In software terms, they are asked to provide a solution for a really hard, complex, problem. The type of code that would choke most programmers. Instead, they avoid it and provide something that sort of, kind of, works a little closer to what was needed, but was never really suitable.

That’s a misfitting solution. It spawns all sorts of other problems as an explosion of unaddressed fragments. So they go into firefighting mode, trying to put out all of these secondary fires, but it only gets worse.

The mess and the attempt to bring it back under control can take far more time and effort than if they had just tackled the real problem. These types of “shortcuts” are usually far longer. They become a black hole sucking in all sorts of other stuff, spinning wildly out of control. Sometimes they never, ever, really work properly. The world is littered with such systems. Half-baked road hazards, just getting in people’s way.

Now it may be that the real solution would cross some sort of impenetrable boundary and be truly impossible, but more often it just takes a long time, a lot of concentration, and needs an abstraction or two to anchor it. If you carefully look at it from the right angle it is very tractable. You just have to spend the time looking for that viewpoint.

But instead of stepping back to think, people dive in. They just apply brute force, in obvious ways, trying to pound it all into working.

If it's a lot of complexity and you try to outrun it, you’ll end up with so much poor code that you’ll never really get any of it to work properly. If instead, you try to ignore it, it will return to haunt you in all sorts of other ways.

You need to understand it, then step up a level or two to find some higher ground that covers and encapsulates it. That code is abstract but workable.

It will be tough to implement, but as you see the bugs manifest, you rework the abstraction to correct the behavior. You’ll get far fewer bugs, but they will be far harder to solve. You can’t just toss on bandaids, they require deep refactoring each time. Still, once solved they won’t return or cascade, which ultimately makes it all a whole lot easier. It’s slower in the beginning but pays off.

The complexity of a solution has to match the complexity of the problem it is trying to solve. There is no easy way around this, you can’t just cheat and hope it works out. It won’t. It never has.

Saturday, January 4, 2025

Data Collection

There are lots of technologies available that will help companies avoid spending time organizing their data. They let them just dump it all together, then pick it apart later.

Mostly, that hasn’t worked very well. Either the mess renders the data lost in the swamp, or the resource usage is far too extreme to offset the costs.

But it also isn’t necessary.

The data that a company acquires is data that it specifically intends to collect. It’s about their products and services, customers, internal processes, etc. It isn’t random data that randomly appears.

Mining that data for knowledge might, at very low probabilities, offer some surprises, but likely the front line of the business alreadys knows these even if it isn’t getting communicated well.
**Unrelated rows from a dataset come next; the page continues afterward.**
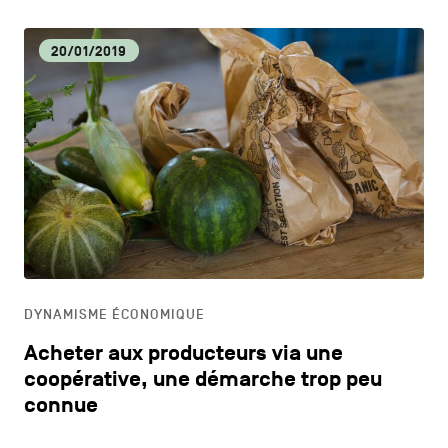
20/01/2019
DYNAMISME ÉCONOMIQUE
Acheter aux producteurs via une
coopérative, une démarche trop peu
connue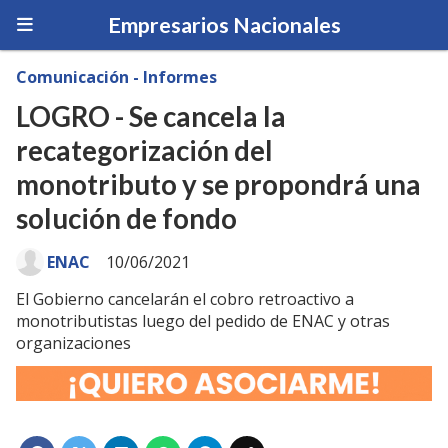
Empresarios Nacionales
Comunicación - Informes
LOGRO - Se cancela la
recategorización del
monotributo y se propondrá una
solución de fondo
ENAC
10/06/2021
El Gobierno cancelarán el cobro retroactivo a
monotributistas luego del pedido de ENAC y otras
organizaciones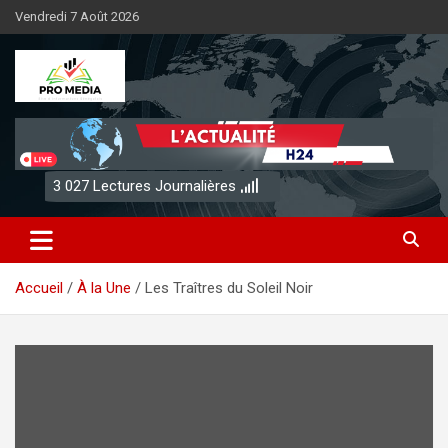
Aller
Vendredi 7 Août 2026
au
contenu
Sénégal Promedia
3 027
Lectures Journalières
Accueil
À la Une
Les Traîtres du Soleil Noir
Companies also know the ‘structure’ of the data in the wild. It might change periodically, or be ignored for a while, but direct observations can usually describe it accurately. Strong analysis saves time.

Companies collect data in order to run at larger scales. So, with a few exceptions, sifting through that data is not exploratory. It’s an attempt to get a reliable snapshot of the world at many different moments.
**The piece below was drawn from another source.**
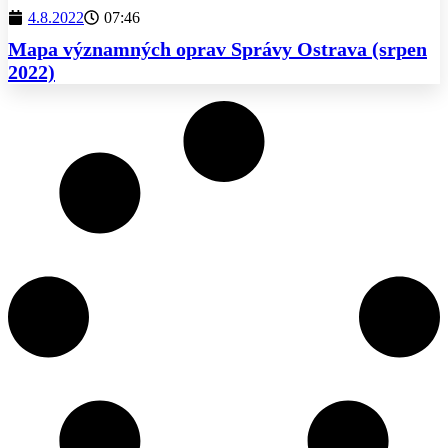
4.8.2022
07:46
Mapa významných oprav Správy Ostrava (srpen
2022)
There are exploratory tasks for some industries too, but these are relatively small in scope, and they are generally about searching for unexpected patterns. But this means that first, you need to know the set of expected patterns. That step is often skipped.

Mostly, data isn’t exotic, it isn’t random, and it shouldn’t be a surprise. If there are a dozen different representations for it when it is collected, that is a mistake. Too often we get obsessed about technology but forget about its purpose. That is always an expensive mistake.